Derrimut (also spelt Derremart or Terrimoot) (c. 1810 – 20 April 1864) was a headman or arweet of the Boonwurrung (Bunurong) people from the Melbourne area of Australia.

Derrimut was born around 1810, before European settlement of the colony of Victoria.

In October 1835 he informed the early European settlers of an impending attack by "up-country tribes". The colonists armed themselves, and the attack was averted. Benbow from the Bunurong and Billibellary, from the Wurundjeri, also acted to protect the colonists in what is perceived as part of their duty of hospitality.

He fought in the late 1850s and early 1860s to protect Boonwurrung rights to live on their land at Mordialloc Reserve. When the reserve was closed in July 1863, his people were forced to unite with the remnants of Woiwurrung and other Victorian Aboriginal communities to settle Coranderrk Mission station, near Healesville.
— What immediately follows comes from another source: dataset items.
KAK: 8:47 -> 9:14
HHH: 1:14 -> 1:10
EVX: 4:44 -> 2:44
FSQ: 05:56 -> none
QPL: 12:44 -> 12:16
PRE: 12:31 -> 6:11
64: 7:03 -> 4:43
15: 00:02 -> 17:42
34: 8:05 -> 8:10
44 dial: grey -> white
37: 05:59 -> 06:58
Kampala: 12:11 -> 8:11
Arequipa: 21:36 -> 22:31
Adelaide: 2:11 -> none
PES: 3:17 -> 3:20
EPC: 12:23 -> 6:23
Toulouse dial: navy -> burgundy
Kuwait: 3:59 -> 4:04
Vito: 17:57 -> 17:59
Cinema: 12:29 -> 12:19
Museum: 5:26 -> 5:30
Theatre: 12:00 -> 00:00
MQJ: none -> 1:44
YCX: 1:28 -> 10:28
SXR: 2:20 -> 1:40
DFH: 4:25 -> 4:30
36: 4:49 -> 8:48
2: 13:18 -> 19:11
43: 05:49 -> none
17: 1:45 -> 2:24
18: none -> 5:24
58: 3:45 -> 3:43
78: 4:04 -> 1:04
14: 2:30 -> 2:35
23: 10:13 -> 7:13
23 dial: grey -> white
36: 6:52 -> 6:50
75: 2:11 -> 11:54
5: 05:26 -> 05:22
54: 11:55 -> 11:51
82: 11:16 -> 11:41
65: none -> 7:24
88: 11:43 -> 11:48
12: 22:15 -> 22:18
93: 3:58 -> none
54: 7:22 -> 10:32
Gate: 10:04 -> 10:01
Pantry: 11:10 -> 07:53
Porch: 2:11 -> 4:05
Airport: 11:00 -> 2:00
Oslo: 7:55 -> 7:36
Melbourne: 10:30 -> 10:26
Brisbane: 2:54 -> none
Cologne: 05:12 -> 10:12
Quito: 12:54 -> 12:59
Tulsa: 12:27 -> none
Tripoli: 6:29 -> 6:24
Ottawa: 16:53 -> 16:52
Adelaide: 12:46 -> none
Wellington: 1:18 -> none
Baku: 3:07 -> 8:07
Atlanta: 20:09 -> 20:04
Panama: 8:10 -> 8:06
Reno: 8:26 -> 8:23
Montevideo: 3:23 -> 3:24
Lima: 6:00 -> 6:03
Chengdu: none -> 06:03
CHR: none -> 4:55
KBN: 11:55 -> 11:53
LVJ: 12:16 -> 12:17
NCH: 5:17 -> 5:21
Derrimut became very disillusioned and died at the Melbourne Benevolent Asylum at the age of about 54 years on 20 April 1864.
In his honour, over his body, interred in the Melbourne General Cemetery according to European rather than Aboriginal rites, a tombstone was erected. The text of his tombstone reads:

"This stone was erected by a few colonists
To commemorate the noble act of the native Chief Derrimut who by timely information given October 1835 to the first colonists
Messrs Fawkner, Lancey, Evans, Henry Batman and their dependants [sic] saved them from massacre, planned by some of the up-country tribes of Aborigines.
Derrimut closed his mortal career in the Benevolent Asylum,
May 28th 1864; aged about 54 Years"

The Melbourne suburb of Derrimut is named after him.